* TASK LIST *
1 > Name each body of which the subject of the biographical text below served as chairman or president.
2 > Using the biographical text below, explain how he came to be a member of successive advisory committees and of the Welsh Consultative Health Council.
3 > According to the biographical text below, which seat did he announce he would contest as a Labour candidate by early 1918?

He took a particular interest in National Insurance and health matters. He was chairman of Flintshire Insurance Committee, 1912–1940; the president (1937–38) of the Association of Welsh Insurance Committees and president of the Federation of English, Scottish, and Welsh Insurance Committees, 1924–1926, 1929–1931, and 1934–1937. He was appointed by the National Insurance Commissioners and Ministry of Health to be a member of successive advisory committees and of the Welsh Consultative Health Council. He also served as a member of the Central Council for Health Education, 1923–1940. For many years he served as HM Coroner for Flintshire.

==Politics==
In 1914 he was selected as the Liberal party prospective parliamentary candidate for Preston. However, by early 1918 he had relinquished that role and announced his intention to contest the University of Wales as a Labour candidate.

* DATASET EXTRACT *
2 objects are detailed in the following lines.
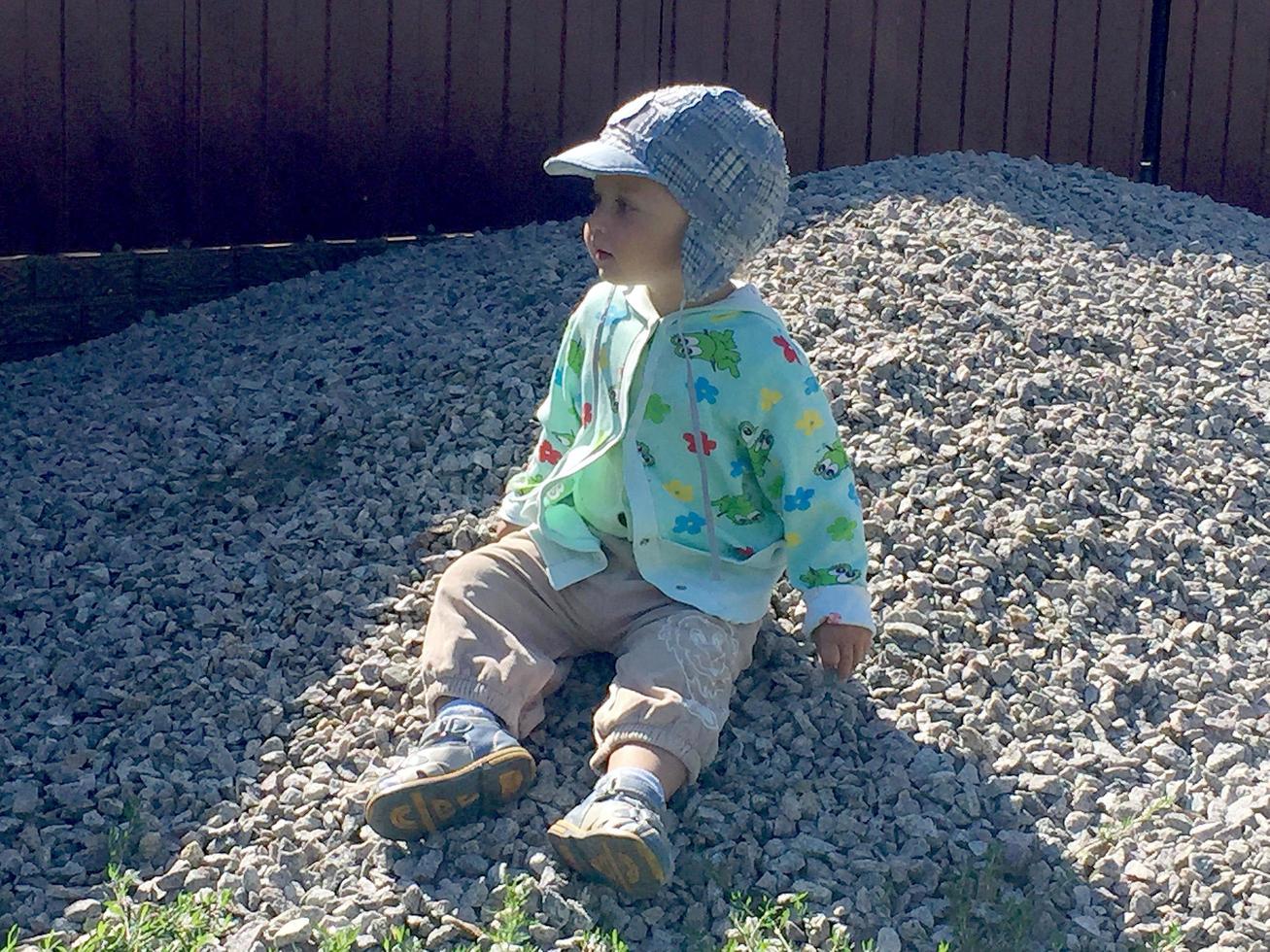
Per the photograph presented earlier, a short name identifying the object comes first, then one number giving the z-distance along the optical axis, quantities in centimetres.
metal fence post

* TASK-BY-TASK RESULTS *
1 >
Flintshire Insurance Committee
Association of Welsh Insurance Committees
Federation of English, Scottish, and Welsh Insurance Committees

2 > The National Insurance Commissioners and the Ministry of Health appointed him to these bodies.

3 > The University of Wales.